* [Reading text]
__________

Will a dispute over tire scraps wind up scrapping anti-Catholic laws in 37 states?


In 2012, Trinity Lutheran Preschool ranked fifth out of 44 applicants to a Missouri program that recycles old tires for new playground surfaces. Yet Missouri refused to let the school compete for the grant, pointing to the state’s Blaine Amendment—a provision that bans tax money from funding a church in any way—as the reason.

The U.S. Supreme Court resolved the issue today in a decision that could hold important implications for future religious liberty decisions. The court held that Missouri engaged in religious discrimination and that its Blaine Amendment was not a valid reason to deny a religious school a neutral benefit.

Certainly, this decision will provide a new lens through which we can re-examine Blaine amendments. These provisions appear in 37 state constitutions, and all read roughly the same way—no state money is allowed to fund a sectarian school. Although they are portrayed as attempts to draw the line between church and state, their history is suspect.

Banning Money Was Motivated by Discrimination

Understanding Blaine amendments starts by turning back the clock 150 years. Steven K. Green recounts in his book “The Second Disestablishment” that Protestantism dominated nineteenth-century American life. Bible readings, hymn singing, and daily prayer were standard practice in most public schools. Rarely did the public question these traditions because most people viewed public schools as an appropriate setting for teaching morality and virtue.

__________

* [Given entries]
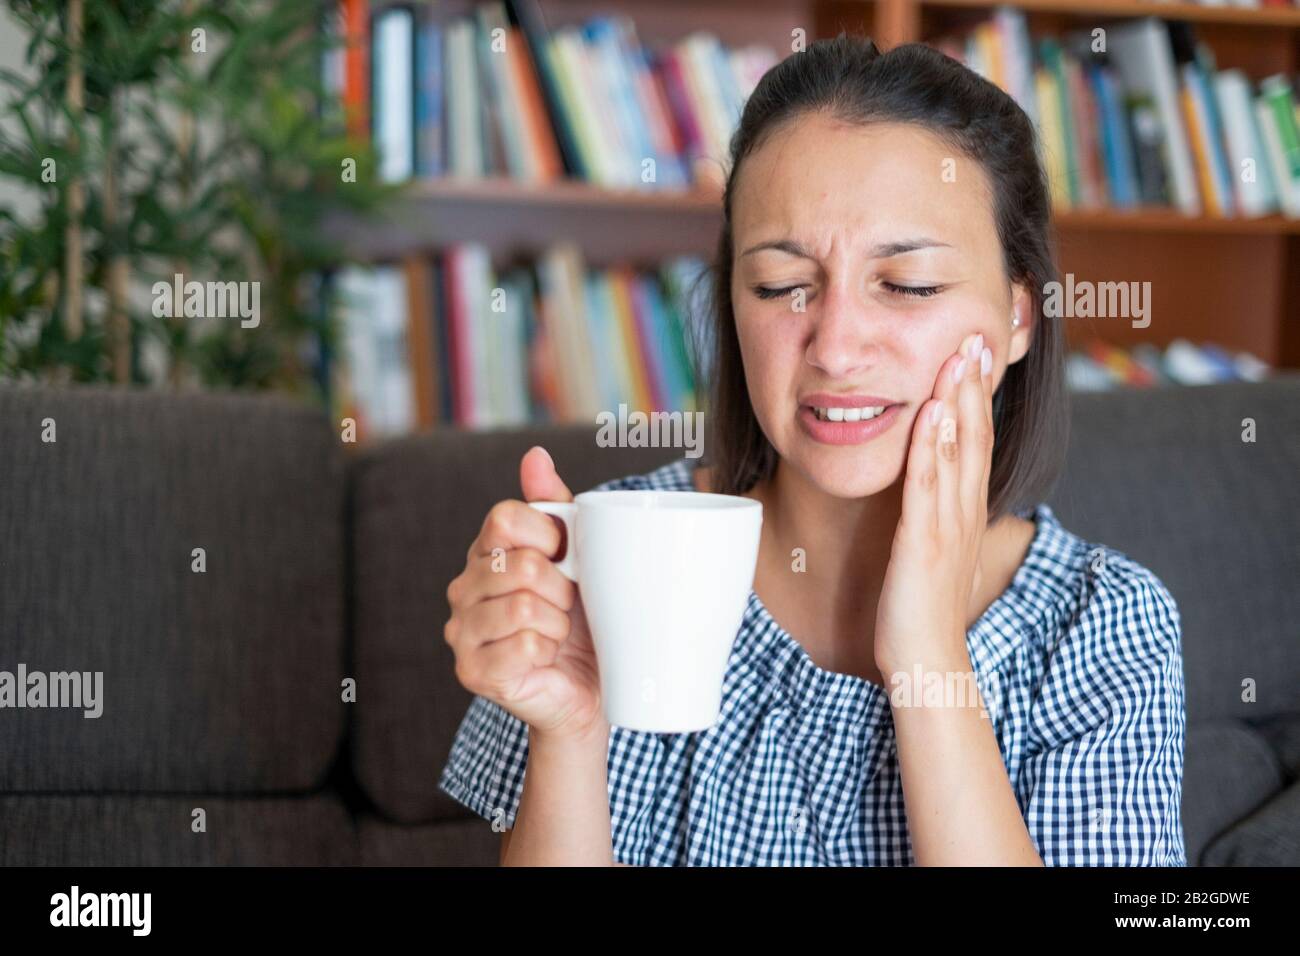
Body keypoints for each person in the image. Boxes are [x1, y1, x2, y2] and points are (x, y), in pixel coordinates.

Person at [438, 36, 1187, 866]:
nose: (834, 346)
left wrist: (927, 653)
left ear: (1017, 317)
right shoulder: (612, 554)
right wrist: (570, 730)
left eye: (908, 285)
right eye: (779, 286)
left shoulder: (1105, 626)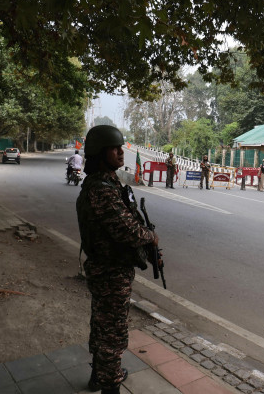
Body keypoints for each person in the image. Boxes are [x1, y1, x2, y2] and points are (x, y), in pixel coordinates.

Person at [76, 125, 159, 394]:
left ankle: (98, 375)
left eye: (120, 147)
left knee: (102, 325)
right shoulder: (101, 189)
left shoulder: (107, 181)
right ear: (101, 153)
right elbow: (127, 230)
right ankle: (110, 384)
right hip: (110, 272)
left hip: (109, 269)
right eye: (115, 148)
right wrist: (150, 238)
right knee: (112, 332)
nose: (121, 153)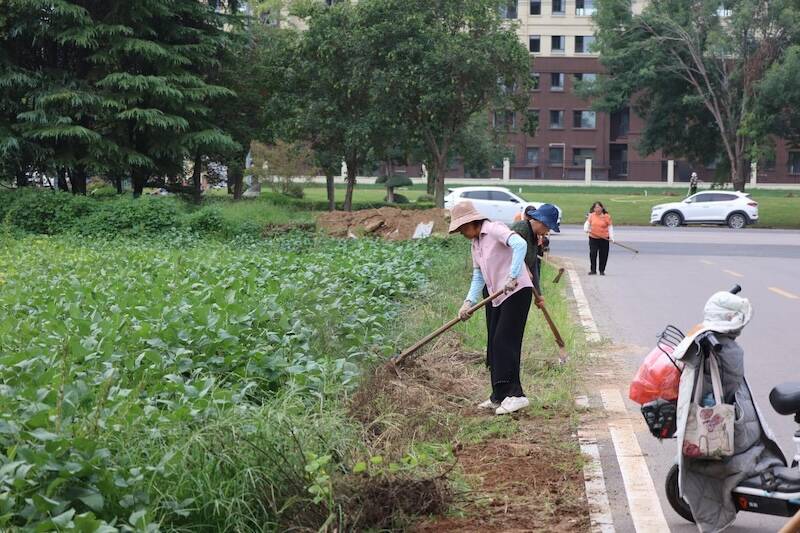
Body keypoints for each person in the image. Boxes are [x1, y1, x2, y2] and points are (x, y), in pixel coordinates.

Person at [451, 201, 559, 416]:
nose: (462, 233)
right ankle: (498, 395)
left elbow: (519, 245)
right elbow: (478, 276)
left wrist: (512, 276)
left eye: (462, 228)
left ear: (472, 222)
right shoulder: (475, 244)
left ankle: (516, 395)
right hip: (497, 295)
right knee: (494, 343)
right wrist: (468, 303)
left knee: (505, 340)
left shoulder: (494, 229)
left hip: (516, 291)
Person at [510, 205, 553, 299]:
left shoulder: (535, 235)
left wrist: (538, 294)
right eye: (548, 228)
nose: (547, 232)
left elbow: (533, 265)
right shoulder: (521, 228)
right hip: (508, 285)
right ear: (542, 222)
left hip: (523, 284)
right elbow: (511, 252)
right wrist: (525, 269)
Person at [584, 201, 614, 276]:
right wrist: (586, 229)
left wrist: (611, 237)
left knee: (603, 255)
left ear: (602, 208)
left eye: (598, 207)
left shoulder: (606, 216)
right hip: (593, 238)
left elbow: (610, 227)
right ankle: (593, 270)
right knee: (593, 253)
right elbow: (587, 223)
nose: (597, 209)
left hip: (604, 238)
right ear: (593, 209)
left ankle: (601, 270)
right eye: (595, 207)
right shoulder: (591, 216)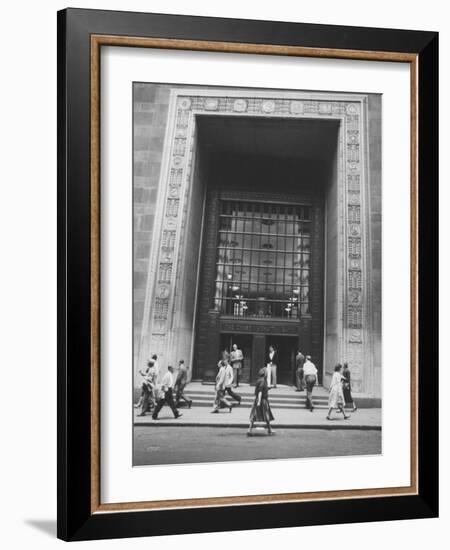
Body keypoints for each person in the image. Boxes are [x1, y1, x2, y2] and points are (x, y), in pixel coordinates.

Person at [247, 367, 275, 436]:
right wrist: (259, 401)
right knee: (266, 415)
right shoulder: (263, 381)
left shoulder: (259, 380)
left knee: (254, 415)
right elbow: (260, 391)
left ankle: (249, 430)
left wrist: (268, 388)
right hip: (263, 400)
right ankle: (269, 430)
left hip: (258, 399)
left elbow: (261, 389)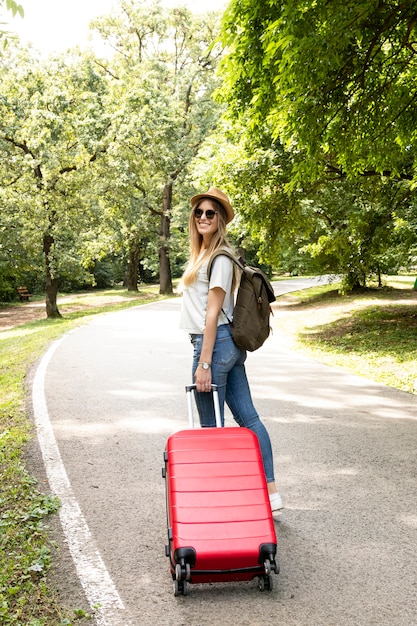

__________

* [Required work] Can you repeat the Blaine amendment article from "Certainly, this decision" up to and including "history is suspect.", swapping "sectarian" for "parochial"?

* [Solution for this exercise]
Certainly, this decision will provide a new lens through which we can re-examine Blaine amendments. These provisions appear in 37 state constitutions, and all read roughly the same way—no state money is allowed to fund a parochial school. Although they are portrayed as attempts to draw the line between church and state, their history is suspect.